AIM OF THE EXERCISE>
Your answer should be the lines below from the one with "34: (408, 532)" to the one with "54: (406, 499)", both included, given again exactly and with nothing added.

DATA EXTRACTS>
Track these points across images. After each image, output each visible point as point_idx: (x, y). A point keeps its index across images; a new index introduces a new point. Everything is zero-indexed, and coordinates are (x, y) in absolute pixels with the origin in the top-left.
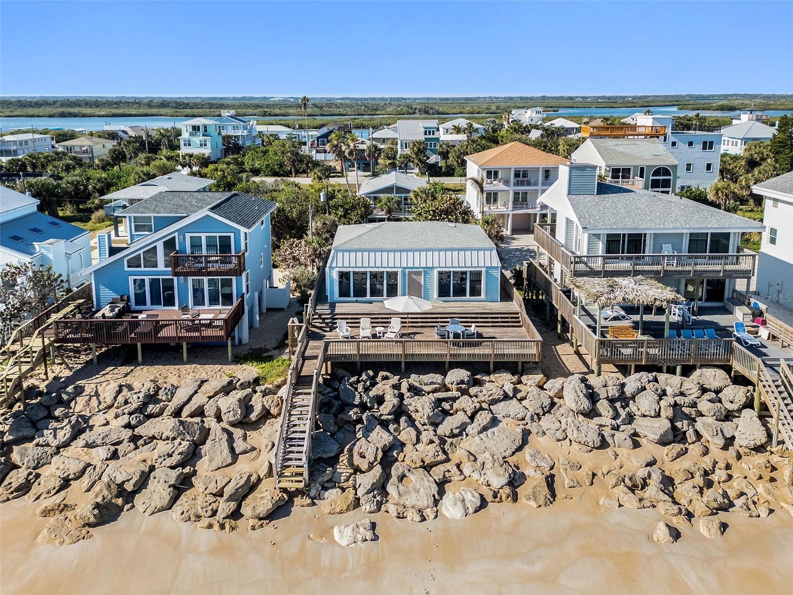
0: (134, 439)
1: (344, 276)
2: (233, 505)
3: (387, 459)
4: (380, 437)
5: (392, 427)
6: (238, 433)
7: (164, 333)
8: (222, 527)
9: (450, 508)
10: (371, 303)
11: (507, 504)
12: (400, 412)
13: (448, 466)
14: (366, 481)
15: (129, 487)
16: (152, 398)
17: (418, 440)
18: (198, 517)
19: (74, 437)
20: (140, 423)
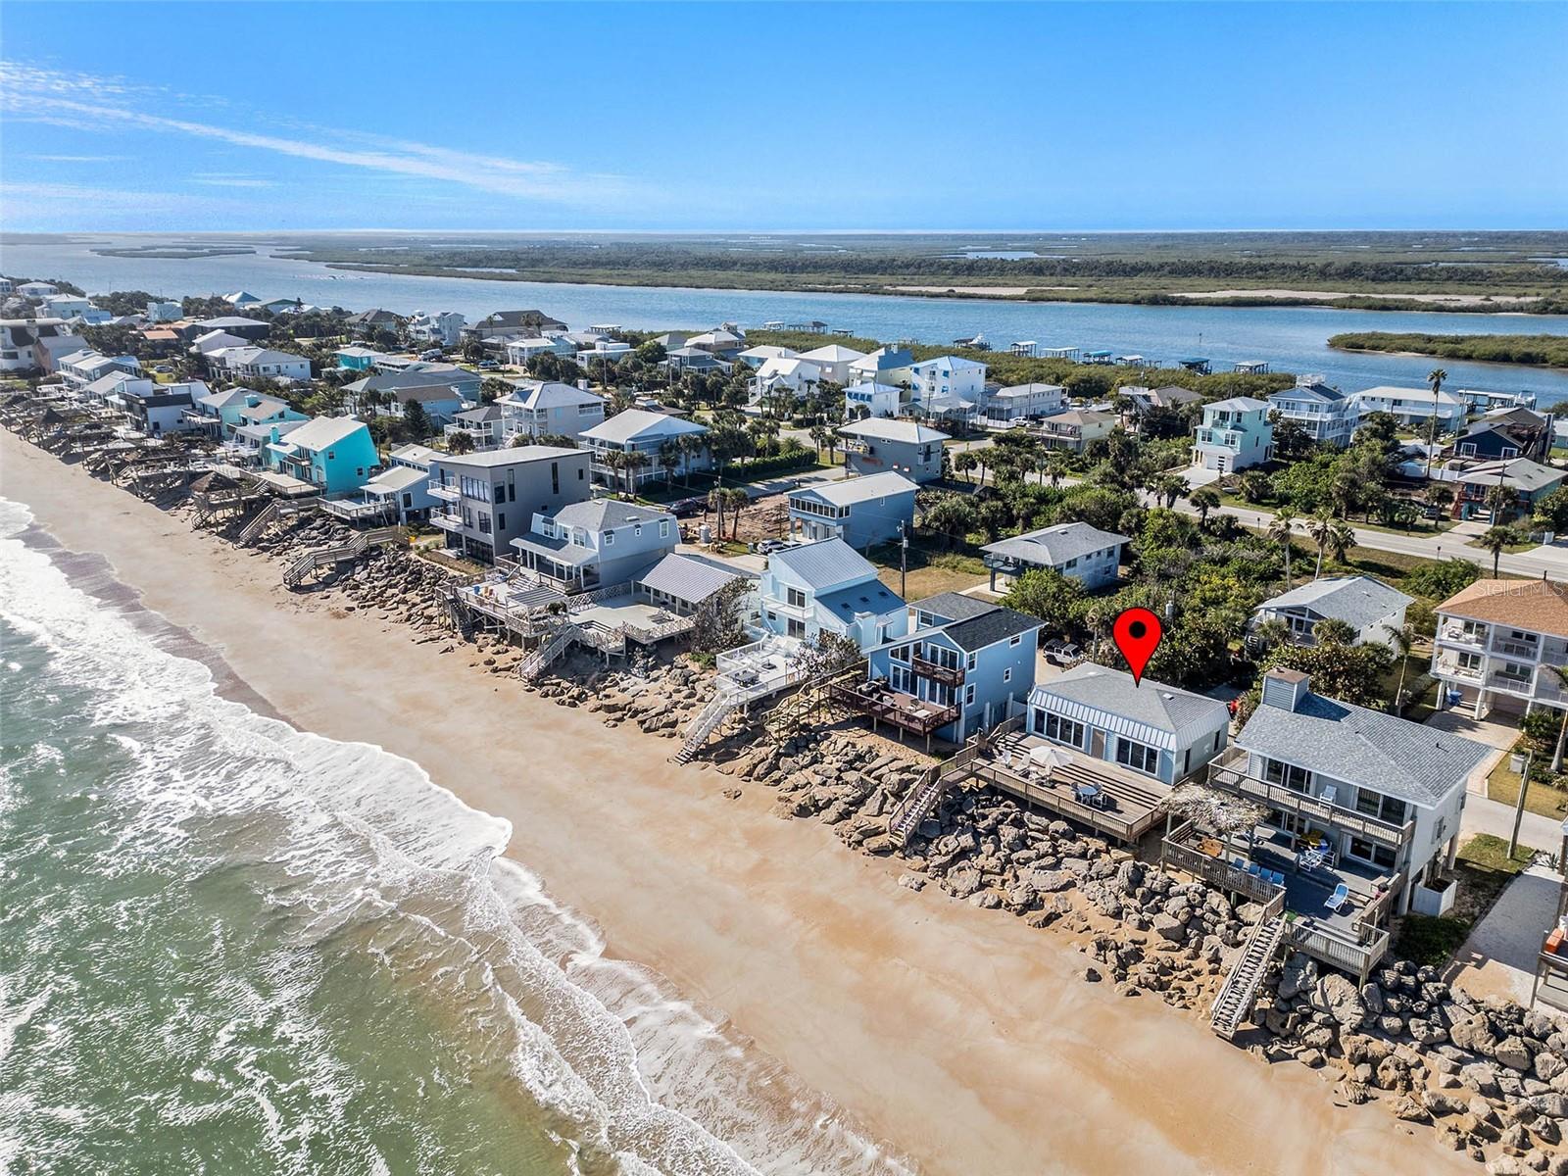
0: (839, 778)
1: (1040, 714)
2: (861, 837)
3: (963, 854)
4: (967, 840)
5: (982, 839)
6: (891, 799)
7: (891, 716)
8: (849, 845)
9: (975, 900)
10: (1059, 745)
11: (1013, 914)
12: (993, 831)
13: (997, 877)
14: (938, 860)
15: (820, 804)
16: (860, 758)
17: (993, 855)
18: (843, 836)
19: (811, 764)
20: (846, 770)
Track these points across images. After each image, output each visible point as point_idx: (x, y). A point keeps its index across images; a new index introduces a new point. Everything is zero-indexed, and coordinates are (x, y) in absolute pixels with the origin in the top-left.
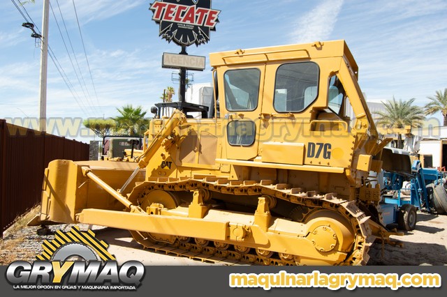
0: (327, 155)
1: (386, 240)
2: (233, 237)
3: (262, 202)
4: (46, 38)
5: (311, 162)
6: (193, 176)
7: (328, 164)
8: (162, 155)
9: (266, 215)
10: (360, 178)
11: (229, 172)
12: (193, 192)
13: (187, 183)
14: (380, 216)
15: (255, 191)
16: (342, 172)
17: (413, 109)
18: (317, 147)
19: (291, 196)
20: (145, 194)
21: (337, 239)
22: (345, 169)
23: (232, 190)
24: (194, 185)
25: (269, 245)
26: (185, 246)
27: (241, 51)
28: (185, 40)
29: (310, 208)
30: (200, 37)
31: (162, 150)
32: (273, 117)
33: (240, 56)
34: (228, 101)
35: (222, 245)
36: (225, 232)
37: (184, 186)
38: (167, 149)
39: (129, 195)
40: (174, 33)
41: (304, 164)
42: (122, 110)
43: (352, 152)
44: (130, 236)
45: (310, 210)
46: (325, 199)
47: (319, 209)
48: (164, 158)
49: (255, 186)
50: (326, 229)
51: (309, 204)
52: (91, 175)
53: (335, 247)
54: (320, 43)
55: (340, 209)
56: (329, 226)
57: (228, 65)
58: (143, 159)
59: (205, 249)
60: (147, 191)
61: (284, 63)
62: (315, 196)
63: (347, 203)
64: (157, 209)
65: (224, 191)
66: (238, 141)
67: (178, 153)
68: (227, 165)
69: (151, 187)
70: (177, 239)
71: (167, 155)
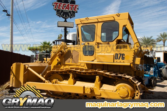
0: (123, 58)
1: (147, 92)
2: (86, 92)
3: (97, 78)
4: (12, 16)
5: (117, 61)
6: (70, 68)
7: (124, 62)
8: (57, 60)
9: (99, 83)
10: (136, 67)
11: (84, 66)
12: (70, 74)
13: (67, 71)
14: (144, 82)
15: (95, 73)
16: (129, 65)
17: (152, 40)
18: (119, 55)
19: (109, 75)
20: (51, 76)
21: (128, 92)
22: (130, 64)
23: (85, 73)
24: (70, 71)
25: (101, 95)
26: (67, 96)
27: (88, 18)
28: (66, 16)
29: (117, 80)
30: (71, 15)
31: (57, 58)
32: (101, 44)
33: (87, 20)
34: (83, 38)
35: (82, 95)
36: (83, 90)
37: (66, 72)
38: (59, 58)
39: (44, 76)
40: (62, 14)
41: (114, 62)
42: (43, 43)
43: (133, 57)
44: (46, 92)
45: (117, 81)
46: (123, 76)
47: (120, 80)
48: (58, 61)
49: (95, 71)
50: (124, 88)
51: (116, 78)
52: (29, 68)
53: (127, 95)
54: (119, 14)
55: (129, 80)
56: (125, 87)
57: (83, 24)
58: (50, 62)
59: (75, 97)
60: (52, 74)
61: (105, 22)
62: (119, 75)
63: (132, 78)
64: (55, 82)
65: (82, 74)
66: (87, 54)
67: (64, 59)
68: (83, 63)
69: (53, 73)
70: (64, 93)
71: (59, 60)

==

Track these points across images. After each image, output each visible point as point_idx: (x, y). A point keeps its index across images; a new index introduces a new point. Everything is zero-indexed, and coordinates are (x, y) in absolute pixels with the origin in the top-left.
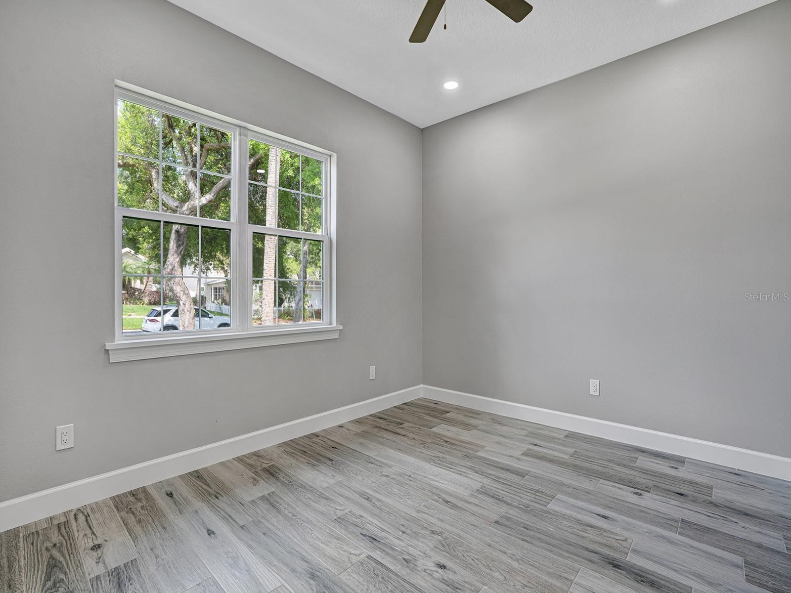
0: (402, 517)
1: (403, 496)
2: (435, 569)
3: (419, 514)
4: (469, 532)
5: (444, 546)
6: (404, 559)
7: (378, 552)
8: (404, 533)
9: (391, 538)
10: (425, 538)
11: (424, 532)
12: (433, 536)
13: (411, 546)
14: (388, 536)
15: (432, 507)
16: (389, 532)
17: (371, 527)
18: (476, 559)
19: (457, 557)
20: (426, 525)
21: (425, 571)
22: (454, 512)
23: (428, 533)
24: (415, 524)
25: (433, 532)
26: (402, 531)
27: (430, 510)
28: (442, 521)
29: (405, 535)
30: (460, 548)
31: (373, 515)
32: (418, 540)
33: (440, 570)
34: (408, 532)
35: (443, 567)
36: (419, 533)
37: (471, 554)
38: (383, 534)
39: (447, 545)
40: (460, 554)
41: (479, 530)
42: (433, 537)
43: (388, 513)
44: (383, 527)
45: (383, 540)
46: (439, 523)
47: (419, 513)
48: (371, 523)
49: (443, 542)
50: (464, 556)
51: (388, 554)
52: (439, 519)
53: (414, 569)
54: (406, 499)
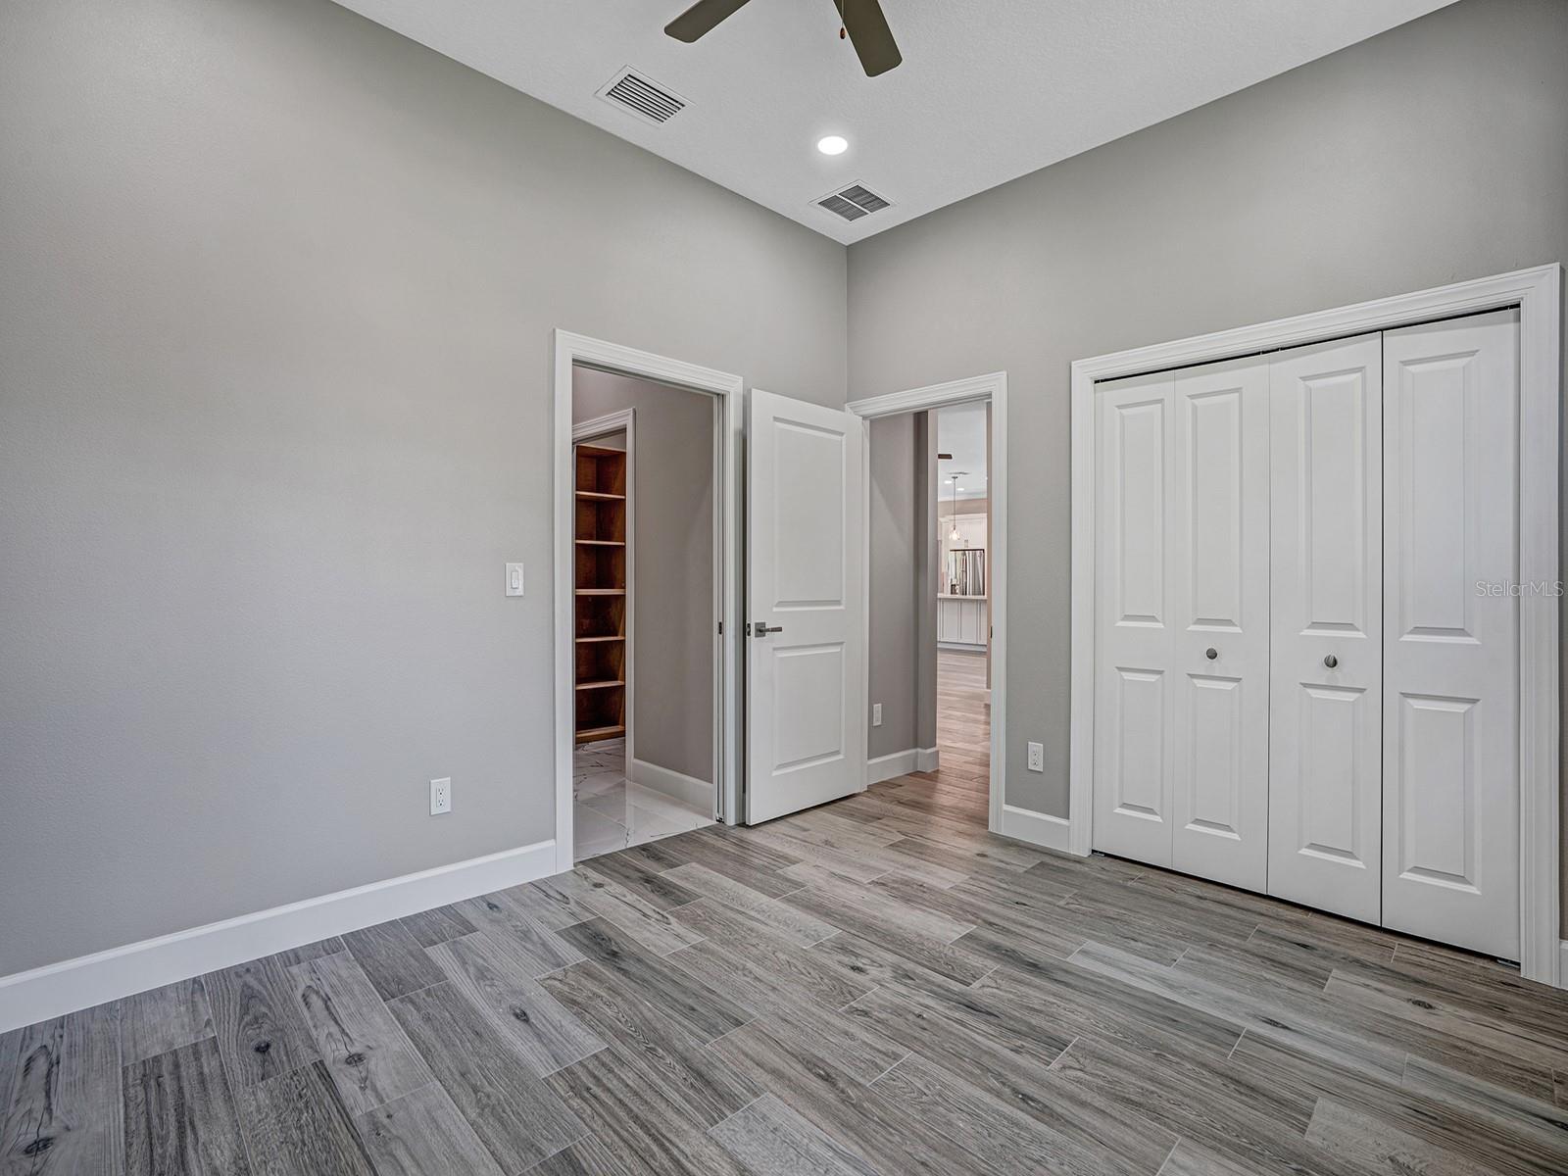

---

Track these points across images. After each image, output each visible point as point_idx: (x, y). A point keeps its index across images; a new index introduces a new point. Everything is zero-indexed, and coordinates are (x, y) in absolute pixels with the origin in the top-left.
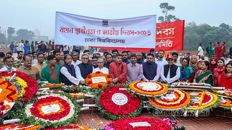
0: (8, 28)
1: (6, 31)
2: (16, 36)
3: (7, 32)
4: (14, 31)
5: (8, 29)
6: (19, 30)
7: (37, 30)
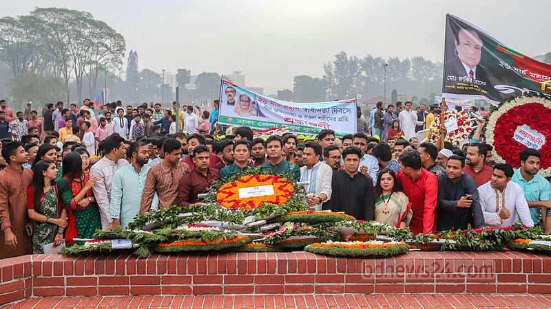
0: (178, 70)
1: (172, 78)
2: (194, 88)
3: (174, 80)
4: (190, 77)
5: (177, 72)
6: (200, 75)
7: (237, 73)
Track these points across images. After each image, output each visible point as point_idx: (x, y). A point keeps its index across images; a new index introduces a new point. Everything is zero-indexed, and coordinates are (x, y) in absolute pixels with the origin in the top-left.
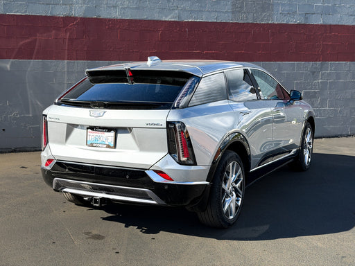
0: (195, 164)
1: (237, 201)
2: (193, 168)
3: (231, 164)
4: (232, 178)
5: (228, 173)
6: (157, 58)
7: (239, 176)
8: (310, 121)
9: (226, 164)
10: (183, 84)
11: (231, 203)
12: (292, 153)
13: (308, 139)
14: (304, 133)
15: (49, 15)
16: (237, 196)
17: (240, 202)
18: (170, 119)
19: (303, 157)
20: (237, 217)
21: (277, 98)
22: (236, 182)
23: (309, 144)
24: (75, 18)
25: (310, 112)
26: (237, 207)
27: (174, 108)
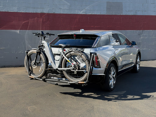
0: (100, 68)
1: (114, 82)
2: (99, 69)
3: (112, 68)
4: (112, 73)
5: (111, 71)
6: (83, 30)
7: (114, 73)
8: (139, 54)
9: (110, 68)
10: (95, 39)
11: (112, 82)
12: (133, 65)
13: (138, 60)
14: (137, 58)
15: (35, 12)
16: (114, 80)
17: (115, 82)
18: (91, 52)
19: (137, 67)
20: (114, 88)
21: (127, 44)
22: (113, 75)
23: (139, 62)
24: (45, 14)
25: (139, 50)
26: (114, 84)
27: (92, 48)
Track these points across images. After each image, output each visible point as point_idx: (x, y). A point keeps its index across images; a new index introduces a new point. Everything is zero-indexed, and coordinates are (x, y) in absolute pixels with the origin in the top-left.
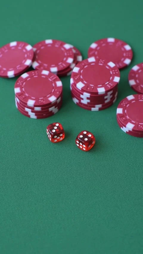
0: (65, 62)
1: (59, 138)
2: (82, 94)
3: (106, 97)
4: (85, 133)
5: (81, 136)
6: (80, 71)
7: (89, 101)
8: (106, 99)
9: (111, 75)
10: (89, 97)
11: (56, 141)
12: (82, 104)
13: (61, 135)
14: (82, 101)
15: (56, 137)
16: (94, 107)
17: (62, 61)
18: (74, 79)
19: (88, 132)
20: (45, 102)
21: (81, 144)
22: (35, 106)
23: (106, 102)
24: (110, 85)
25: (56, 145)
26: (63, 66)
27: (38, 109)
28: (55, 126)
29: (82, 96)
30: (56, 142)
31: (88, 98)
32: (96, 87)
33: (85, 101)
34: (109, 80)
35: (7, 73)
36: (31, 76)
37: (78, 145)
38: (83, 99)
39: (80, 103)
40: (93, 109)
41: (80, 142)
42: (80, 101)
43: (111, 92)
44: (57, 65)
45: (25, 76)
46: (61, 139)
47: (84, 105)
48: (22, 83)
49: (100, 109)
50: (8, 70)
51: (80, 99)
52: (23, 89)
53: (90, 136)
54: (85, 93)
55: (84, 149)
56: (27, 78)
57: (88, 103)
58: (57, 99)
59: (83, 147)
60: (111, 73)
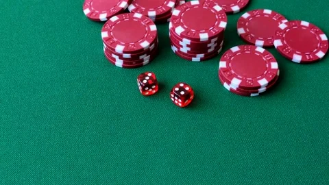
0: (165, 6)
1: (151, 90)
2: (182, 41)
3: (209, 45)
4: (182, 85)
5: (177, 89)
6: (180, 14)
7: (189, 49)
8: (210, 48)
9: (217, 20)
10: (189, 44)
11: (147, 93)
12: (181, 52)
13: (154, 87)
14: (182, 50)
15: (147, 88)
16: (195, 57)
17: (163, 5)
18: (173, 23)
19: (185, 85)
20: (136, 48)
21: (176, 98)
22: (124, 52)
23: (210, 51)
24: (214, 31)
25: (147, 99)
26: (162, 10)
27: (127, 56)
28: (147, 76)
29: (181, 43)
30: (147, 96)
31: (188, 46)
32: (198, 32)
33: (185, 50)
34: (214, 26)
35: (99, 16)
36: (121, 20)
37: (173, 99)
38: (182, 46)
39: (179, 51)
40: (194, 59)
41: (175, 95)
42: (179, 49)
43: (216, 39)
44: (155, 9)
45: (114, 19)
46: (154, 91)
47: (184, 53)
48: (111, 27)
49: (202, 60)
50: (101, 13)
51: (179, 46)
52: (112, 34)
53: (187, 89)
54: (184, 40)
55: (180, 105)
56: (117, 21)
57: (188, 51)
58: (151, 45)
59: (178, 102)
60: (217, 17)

ANSWER SPACE>
34: (408, 532)
35: (443, 567)
36: (419, 533)
37: (471, 554)
38: (383, 534)
39: (447, 545)
40: (460, 554)
41: (479, 530)
42: (433, 537)
43: (388, 513)
44: (383, 527)
45: (383, 540)
46: (439, 523)
47: (419, 513)
48: (371, 523)
49: (443, 542)
50: (464, 556)
51: (388, 554)
52: (439, 519)
53: (414, 569)
54: (406, 499)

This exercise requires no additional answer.